# Fahrer für Fotoshooting gesucht / Fulda



## strucky69 (17. Januar 2008)

Hi,
ich suche Biker aus der nähe von Fulda die Lust hätte sich mal von mir ablichten zu lassen. Bin ziemlich neu auf dem Gebiet der Aktionfotografie und würde mich gern mal an ein paar Shoots von Bikern versuchen. Stelle mir da was im Bereich Downhill oder Freeride vor. Habe schon ein bisschen Erfahrung mit Skateboard und Snowboardpics......wie gesagt ein bisschen !
Also Jungs und Mädels...meldet euch, würde mich freuen........Christoph


----------



## Lockedup90 (17. Januar 2008)

Hi also ich würde mich zur Verfügung stellen. Fahre Downhill. Am Samstag hat nen Freund von mir auch nen paar Foto's von mir geschossen mit seiner SLR.
Habt ihr ne Strecke in Fulda oder wo würdest du das gerne durchführen??


----------



## MTB-News.de




----------



## Hopi (17. Januar 2008)

Wäre vielleicht ganz gut wenn Du wie es üblich ist mal einige Arbeitsproben zeigen würdest. Da Du ja nach eigener Aussage schon Skateboard-Aufnahmen hast.


----------



## strucky69 (18. Januar 2008)

Guten Morgen,
wie gesagt ich stecke da noch in den Kinderschuhen und hab da noch nicht so wirklich viel Erfahrung, da ich selbst mehr vom Snowboarden kommen und auch noch nicht so lange in Fulda wohne kenne ich hier leider keinen einzigen Biker bzw irgendwelche guten Bikespots, ich kann mir vorstellen das es vielleicht an der Wasserkuppe und Umgebung die ein oder andere gute Strecke geben wird. Also falls jemand mal Lust hat mich mitzunehmen oder sich als Versuchsobjekt zur Verfügung zu stellen.....würde mich freuen.

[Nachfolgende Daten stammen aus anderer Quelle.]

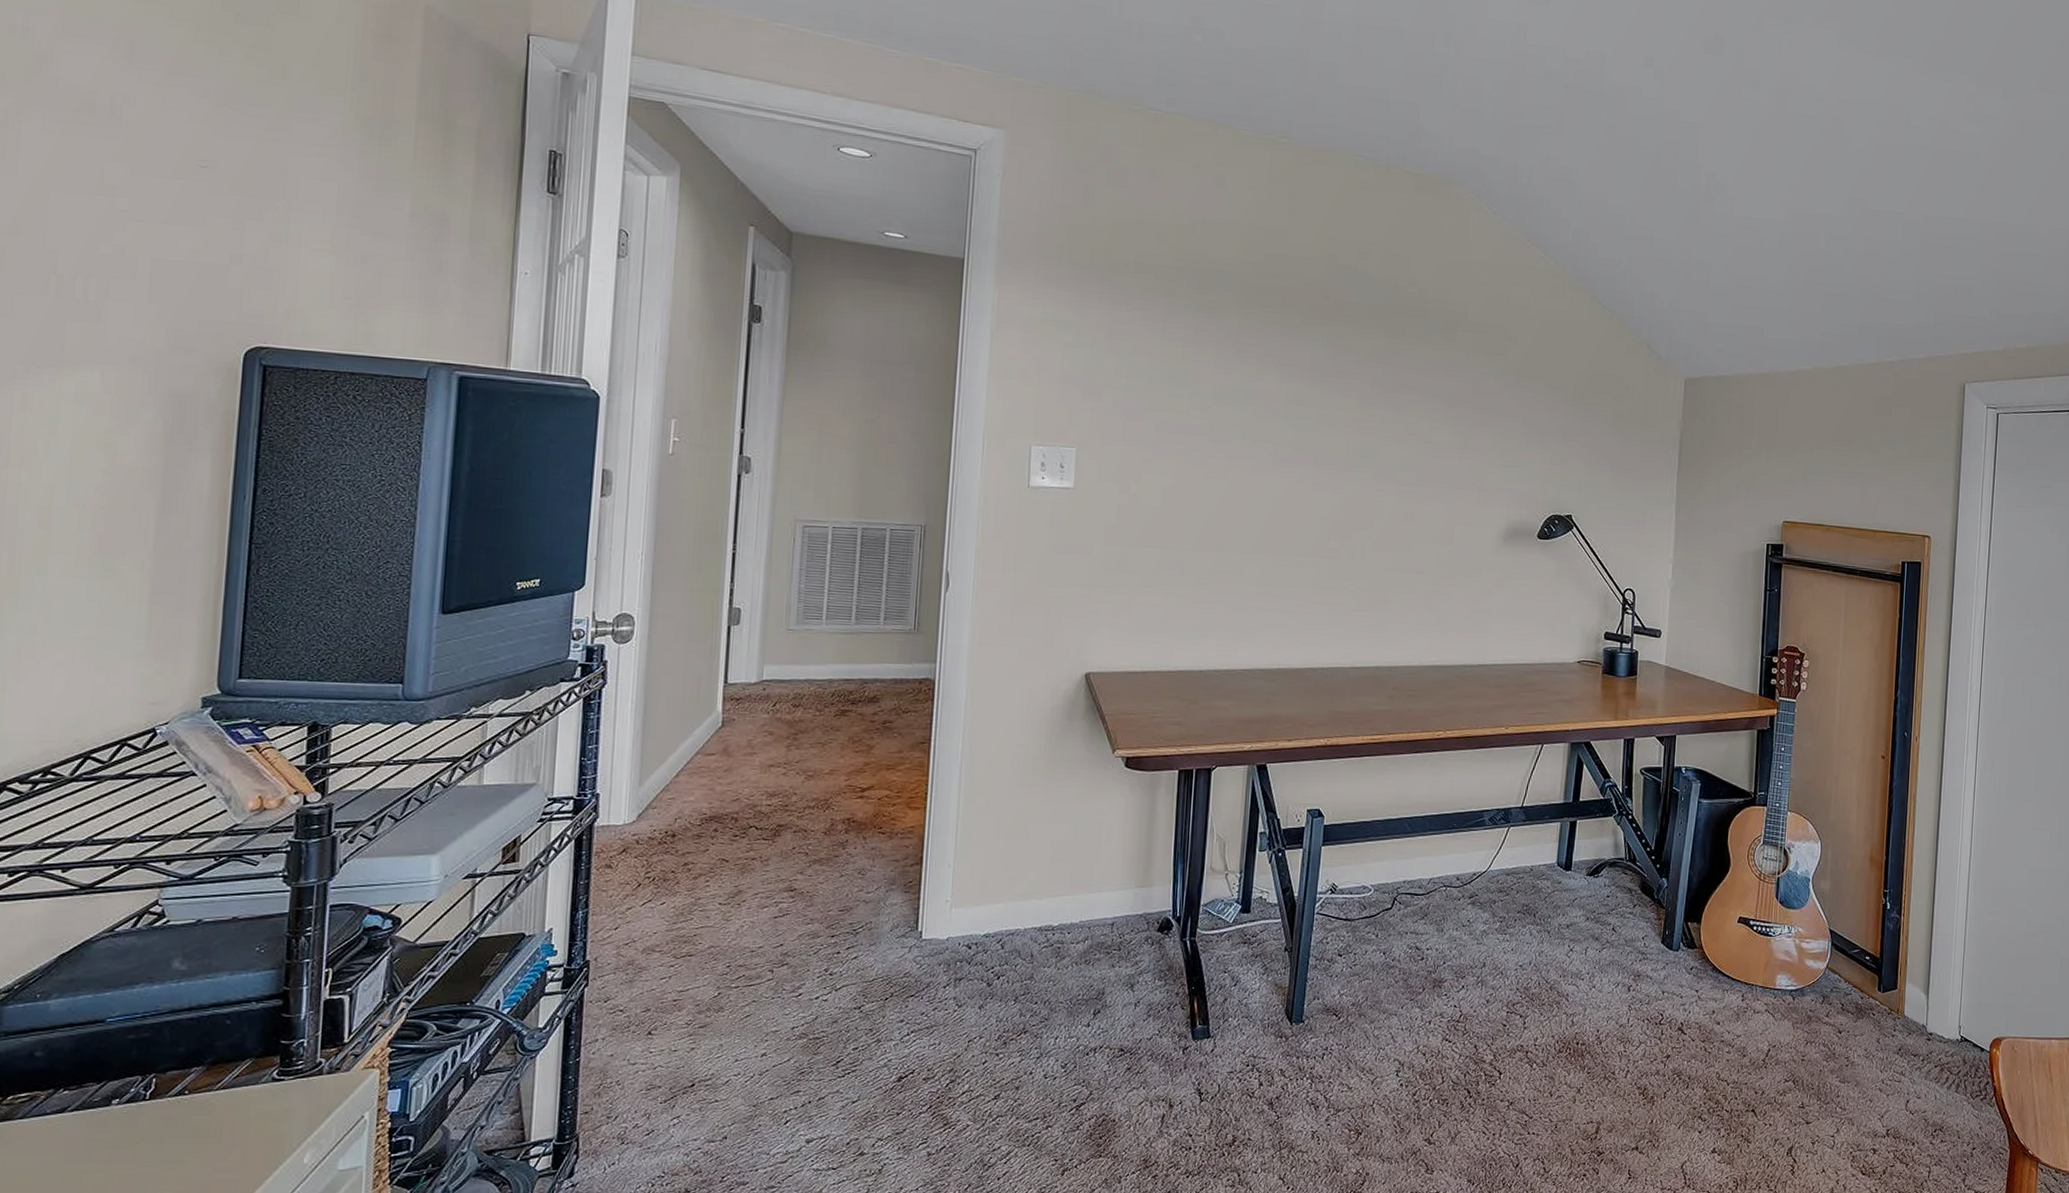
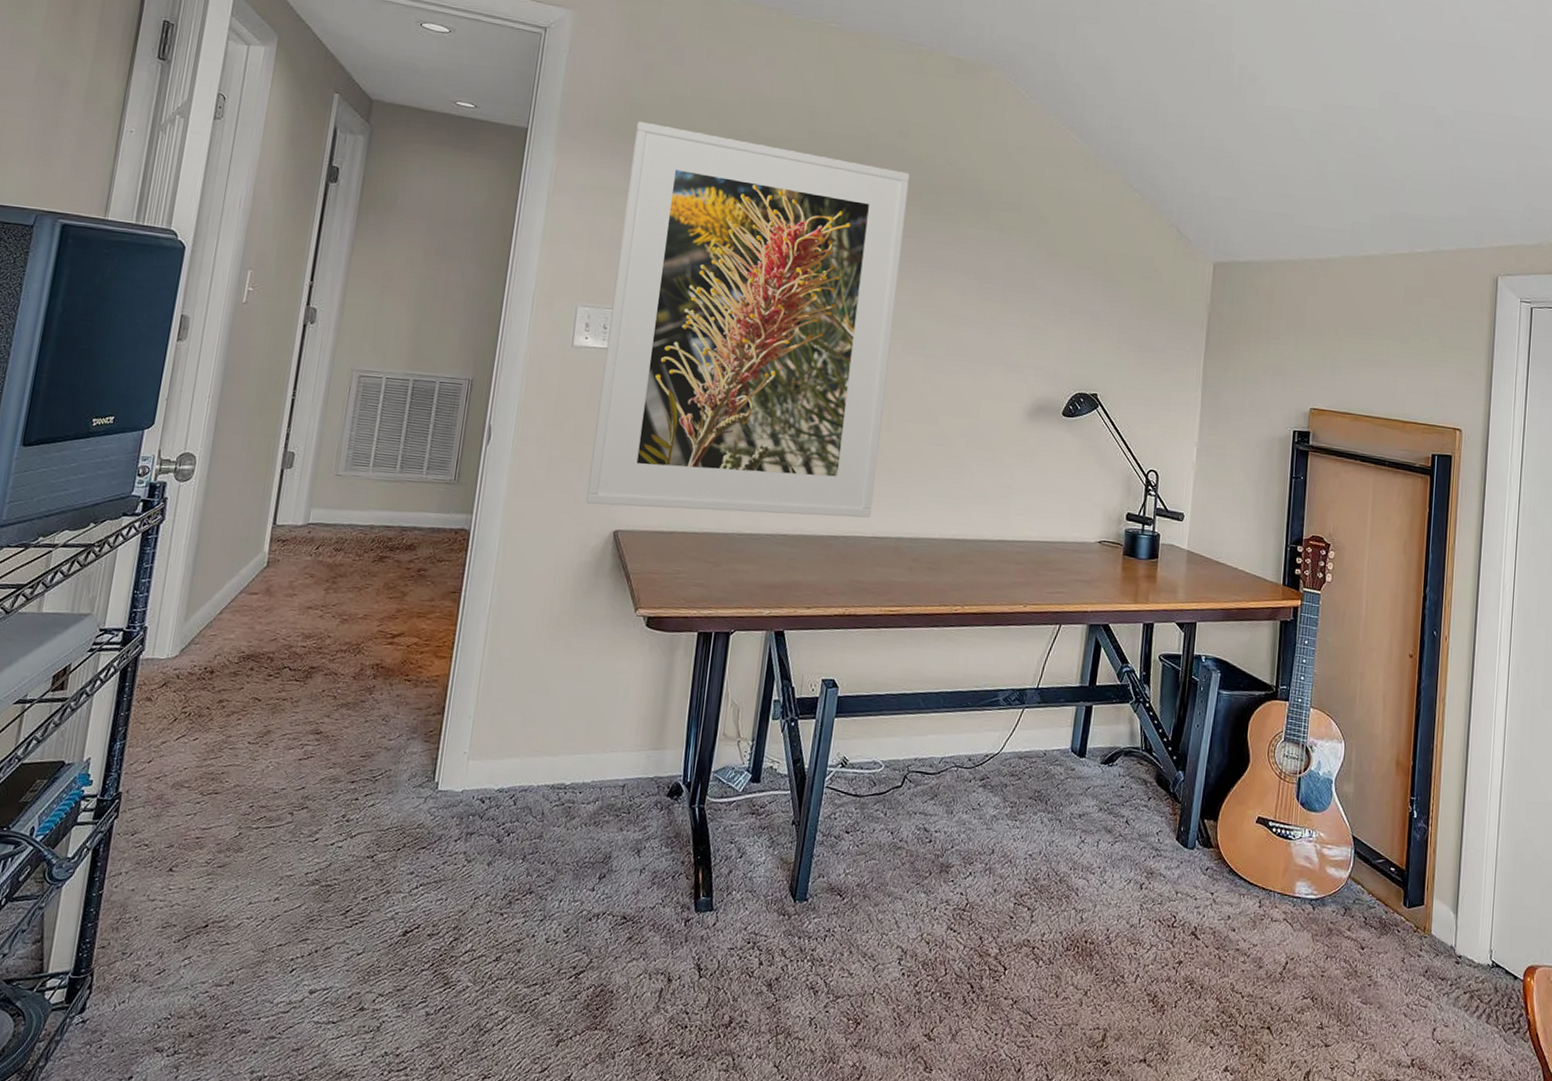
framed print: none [1054,248,1373,649] -> present [586,121,910,518]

@lockdup 90.....schon mal vielen Dank, wir könnten das bei euch machen und könnte mir ja dabei auch gleich ein paar Tips von deinem Kumpel geben lassen.

Einen kleinen Eindruck über meine ersten Fotoversuche........lichtgallery.de

Gruß Christoph


----------



## Lockedup90 (28. Januar 2008)

Also die Foto's sind mal sehr nice. Also gib bescheid wann du lust und Zeit hast und ich stehe zur Verfügung.


----------



## strucky69 (29. Januar 2008)

schön das sie dir gefallen, würde gern mal was im Bikebereich versuchen, stelle mir was bei dämmerung und dann mit blitzen vor, habt ihr auch rampen über die ihr springt ? macht natürlich von der aktion auch eine menge her 

gruß
Christoph


----------



## Lockedup90 (29. Januar 2008)

h3h3 natürlich haben wir "Rampen" sonst wär das ja nicht richtiges Downhill sag ich mal.
Also kann mir bei Dämmerung auch schöne Foto's vorstellen muss halt nur sehen ob ich dann noch genug sehe!!


----------



## brooklyn333 (1. Februar 2008)

hi ....wo kann man denn hier in fulda Downhill fahren , wohne noch nicht so lange  hier


----------



## Lockedup90 (1. Februar 2008)

Also komme nicht aus Fulda, wenn du das denkst!!


----------



## marvin2111 (18. März 2008)

die bilder sind aber echt geil... also wenn du mal schöne shoots machen willst da könnte ich dir nur sagen bikepark winterberg wenn der wieder offen hat dann haste da jede menge möglichkeiten..

MfG marvin


----------



## bootsfd (28. Juni 2008)

also ich war mit ne kumpel vor ne wochen am florenberg da kann man ein ein paar nice fotos machen und es ist direkt fulda


----------



## MTB-News.de




----------



## L0cke (29. Juni 2008)

Also in Fulda gibts so richtig eig nichts, ein guter Dh track gibt es in Vacha und 7 km weiter nach Bad Salzungen, aber das ist schon weiter weg.
Singeltrailaction kann doch auch geil sein, oder ist das zu "wenig"


----------



## Horseslider (13. Dezember 2008)

strucky69 schrieb:


> Hi,
> ich suche Biker aus der nähe von Fulda die Lust hätte sich mal von mir ablichten zu lassen. Bin ziemlich neu auf dem Gebiet der Aktionfotografie und würde mich gern mal an ein paar Shoots von Bikern versuchen. Stelle mir da was im Bereich Downhill oder Freeride vor. Habe schon ein bisschen Erfahrung mit Skateboard und Snowboardpics......wie gesagt ein bisschen !
> Also Jungs und Mädels...meldet euch, würde mich freuen........Christoph



hallo melde mich mal deine anzeige ist ja schon etwas älter mal sehen ob das noch egal ist grus Wolfgang


----------